CE's Blog

When optimizing code for speed, it is useful to have a very precise measurement of the time a certain routine or loop needs to complete. When measuring time only, the QueryPerformanceFrequency() and QueryPerformanceCounter() APIs can be employed. If we need to be even more accurate and measure the number of CPU clock cycles, the x86 asm instruction rdtsc, or the Visual C++ compiler intrinsic __rdtsc() function can be used. The return value of this function is a unsigned 64 bit value that wraps around every 194 years or so on a 3 Ghz CPU. Originally, the RDTSC instruction loads the current count of the time-stamp counter into the EDX:EAX registers for further processing. The instrinsic function is merely a wrapper that returns a 64 bit value of the combined registers.

The following two macros come in handy for wrapping a section to be examined and outputting the result to stdout or a function of your choice.

#define TIMER_START( description ) { \
	PCTSTR szDescription = description; \
	_tprintf( _T("\n-->Starting %s...\n"), description ); \
	LARGE_INTEGER start; \
	QueryPerformanceCounter( &start ); \
	DWORD64 ticks = __rdtsc();
 
#define TIMER_END( iterations ) \
	ticks = __rdtsc() - ticks; \
	LARGE_INTEGER frequency, end; \
	QueryPerformanceCounter( &end ); \
	QueryPerformanceFrequency( &frequency ); \
	DWORD64 it = iterations; \
	DWORD64 diff = end.QuadPart - start.QuadPart; \
	_tprintf( _T("-->Finished %s in %I64d ms %I64d ticks\n"), szDescription, diff / ( frequency.QuadPart / 1000 ), ticks ); \
	_tprintf( _T("-->%I64d iterations - %I64d iterations/sec - %I64d ticks/iteration\n\n"), it, ( it * frequency.QuadPart ) / diff, ticks / it ); }

Technically you would have to subtract the duration of two __rdtsc() calls from the final result, but most likely the time taken is not measurable by QueryPerformanceCounter().
You could also use the above as a separate function:

typedef struct TIMER_DATA{ PCTSTR szDescription; DWORD64 iterations; LARGE_INTEGER start_time; DWORD64 start_ticks; } *PTIMER_DATA;
 
inline void timer_start( PTIMER_DATA data )
{
	_tprintf( _T("\n-->Starting %s...\n"), ( data->szDescription == NULL ) ? _T("") : data->szDescription );
	QueryPerformanceCounter( &(data->start_time) ); \
	data->start_ticks = __rdtsc();
}
 
inline void timer_end( PTIMER_DATA data )

-- TASK SET --
1. Retype the stretch of the blog post on timing code from "Technically you would" through "timer_end( PTIMER_DATA data )".
2. Convert the stretch of the entries from their first line through the line that contains "Are the bars horizontal?" into a numbered list, omitting blank lines.
The blog post and the entries that follow it come from unrelated sources.

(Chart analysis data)
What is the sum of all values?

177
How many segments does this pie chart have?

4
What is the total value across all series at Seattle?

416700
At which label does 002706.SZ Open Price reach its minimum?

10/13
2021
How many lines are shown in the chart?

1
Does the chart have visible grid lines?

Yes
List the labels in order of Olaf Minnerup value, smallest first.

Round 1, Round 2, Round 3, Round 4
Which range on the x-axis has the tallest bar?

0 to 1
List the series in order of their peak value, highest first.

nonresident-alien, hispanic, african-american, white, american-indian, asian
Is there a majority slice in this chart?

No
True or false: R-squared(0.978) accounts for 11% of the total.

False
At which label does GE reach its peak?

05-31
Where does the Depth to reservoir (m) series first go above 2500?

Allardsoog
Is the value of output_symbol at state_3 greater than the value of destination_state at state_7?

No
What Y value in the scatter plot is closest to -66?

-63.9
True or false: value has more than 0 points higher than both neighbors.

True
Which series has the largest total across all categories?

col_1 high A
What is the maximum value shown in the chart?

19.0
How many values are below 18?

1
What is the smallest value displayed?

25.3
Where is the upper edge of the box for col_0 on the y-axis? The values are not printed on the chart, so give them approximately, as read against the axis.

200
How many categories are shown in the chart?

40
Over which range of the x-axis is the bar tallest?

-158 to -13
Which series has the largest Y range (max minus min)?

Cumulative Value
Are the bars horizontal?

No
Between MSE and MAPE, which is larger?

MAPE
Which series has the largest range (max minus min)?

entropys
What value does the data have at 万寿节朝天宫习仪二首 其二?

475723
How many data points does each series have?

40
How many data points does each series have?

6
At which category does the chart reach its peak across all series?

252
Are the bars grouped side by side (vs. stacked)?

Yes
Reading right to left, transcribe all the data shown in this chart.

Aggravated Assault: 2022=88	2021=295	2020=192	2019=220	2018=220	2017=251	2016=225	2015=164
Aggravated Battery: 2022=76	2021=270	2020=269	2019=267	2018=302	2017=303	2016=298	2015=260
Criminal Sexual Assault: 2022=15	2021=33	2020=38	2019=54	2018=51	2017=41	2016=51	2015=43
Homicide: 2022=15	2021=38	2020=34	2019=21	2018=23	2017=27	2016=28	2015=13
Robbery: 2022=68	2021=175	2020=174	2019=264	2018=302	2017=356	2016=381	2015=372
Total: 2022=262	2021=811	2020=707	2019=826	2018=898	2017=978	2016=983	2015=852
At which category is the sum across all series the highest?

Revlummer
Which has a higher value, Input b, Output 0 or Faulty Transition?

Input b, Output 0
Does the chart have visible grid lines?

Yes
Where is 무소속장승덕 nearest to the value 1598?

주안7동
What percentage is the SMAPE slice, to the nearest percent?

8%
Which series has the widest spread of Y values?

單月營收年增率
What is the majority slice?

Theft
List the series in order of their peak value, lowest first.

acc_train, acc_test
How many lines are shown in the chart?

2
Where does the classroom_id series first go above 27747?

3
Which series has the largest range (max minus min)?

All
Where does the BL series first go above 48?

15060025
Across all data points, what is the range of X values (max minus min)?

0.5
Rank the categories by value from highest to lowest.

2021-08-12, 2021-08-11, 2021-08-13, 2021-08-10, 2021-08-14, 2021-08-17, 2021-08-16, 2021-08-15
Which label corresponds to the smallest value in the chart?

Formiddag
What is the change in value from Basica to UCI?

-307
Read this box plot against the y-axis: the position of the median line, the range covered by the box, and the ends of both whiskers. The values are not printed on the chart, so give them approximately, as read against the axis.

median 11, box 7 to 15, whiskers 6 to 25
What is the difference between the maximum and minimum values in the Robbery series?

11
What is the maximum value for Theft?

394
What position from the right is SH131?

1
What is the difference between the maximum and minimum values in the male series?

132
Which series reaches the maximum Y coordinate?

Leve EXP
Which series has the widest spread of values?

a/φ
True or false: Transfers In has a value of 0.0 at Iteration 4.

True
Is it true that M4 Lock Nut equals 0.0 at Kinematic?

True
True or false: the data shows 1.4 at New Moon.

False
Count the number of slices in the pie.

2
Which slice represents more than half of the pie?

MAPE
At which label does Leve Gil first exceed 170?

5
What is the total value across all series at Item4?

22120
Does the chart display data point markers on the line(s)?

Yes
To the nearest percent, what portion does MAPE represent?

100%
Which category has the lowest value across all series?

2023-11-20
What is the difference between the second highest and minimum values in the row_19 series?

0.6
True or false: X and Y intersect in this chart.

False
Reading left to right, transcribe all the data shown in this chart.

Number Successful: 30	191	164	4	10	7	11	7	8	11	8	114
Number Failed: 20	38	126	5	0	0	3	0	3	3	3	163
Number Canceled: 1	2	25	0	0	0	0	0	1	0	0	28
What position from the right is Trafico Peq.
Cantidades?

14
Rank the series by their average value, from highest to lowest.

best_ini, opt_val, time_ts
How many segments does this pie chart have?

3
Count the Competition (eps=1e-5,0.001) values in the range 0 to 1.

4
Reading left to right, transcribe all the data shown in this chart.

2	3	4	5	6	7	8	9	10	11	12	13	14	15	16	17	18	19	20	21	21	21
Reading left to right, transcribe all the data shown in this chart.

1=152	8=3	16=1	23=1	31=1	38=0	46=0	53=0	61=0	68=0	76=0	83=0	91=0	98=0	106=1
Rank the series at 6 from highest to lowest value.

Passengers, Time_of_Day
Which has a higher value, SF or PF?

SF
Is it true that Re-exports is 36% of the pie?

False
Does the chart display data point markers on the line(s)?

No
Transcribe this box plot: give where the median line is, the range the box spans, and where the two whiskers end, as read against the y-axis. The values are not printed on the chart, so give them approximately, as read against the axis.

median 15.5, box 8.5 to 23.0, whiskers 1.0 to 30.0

-- ANSWERS BY TASK --
1.
Technically you would have to subtract the duration of two __rdtsc() calls from the final result, but most likely the time taken is not measurable by QueryPerformanceCounter().
You could also use the above as a separate function:

typedef struct TIMER_DATA{ PCTSTR szDescription; DWORD64 iterations; LARGE_INTEGER start_time; DWORD64 start_ticks; } *PTIMER_DATA;
 
inline void timer_start( PTIMER_DATA data )
{
	_tprintf( _T("\n-->Starting %s...\n"), ( data->szDescription == NULL ) ? _T("") : data->szDescription );
	QueryPerformanceCounter( &(data->start_time) ); \
	data->start_ticks = __rdtsc();
}
 
inline void timer_end( PTIMER_DATA data )

2.
1. What is the sum of all values?
2. 177
3. How many segments does this pie chart have?
4. 4
5. What is the total value across all series at Seattle?
6. 416700
7. At which label does 002706.SZ Open Price reach its minimum?
8. 10/13
9. 2021
10. How many lines are shown in the chart?
11. 1
12. Does the chart have visible grid lines?
13. Yes
14. List the labels in order of Olaf Minnerup value, smallest first.
15. Round 1, Round 2, Round 3, Round 4
16. Which range on the x-axis has the tallest bar?
17. 0 to 1
18. List the series in order of their peak value, highest first.
19. nonresident-alien, hispanic, african-american, white, american-indian, asian
20. Is there a majority slice in this chart?
21. No
22. True or false: R-squared(0.978) accounts for 11% of the total.
23. False
24. At which label does GE reach its peak?
25. 05-31
26. Where does the Depth to reservoir (m) series first go above 2500?
27. Allardsoog
28. Is the value of output_symbol at state_3 greater than the value of destination_state at state_7?
29. No
30. What Y value in the scatter plot is closest to -66?
31. -63.9
32. True or false: value has more than 0 points higher than both neighbors.
33. True
34. Which series has the largest total across all categories?
35. col_1 high A
36. What is the maximum value shown in the chart?
37. 19.0
38. How many values are below 18?
39. 1
40. What is the smallest value displayed?
41. 25.3
42. Where is the upper edge of the box for col_0 on the y-axis? The values are not printed on the chart, so give them approximately, as read against the axis.
43. 200
44. How many categories are shown in the chart?
45. 40
46. Over which range of the x-axis is the bar tallest?
47. -158 to -13
48. Which series has the largest Y range (max minus min)?
49. Cumulative Value
50. Are the bars horizontal?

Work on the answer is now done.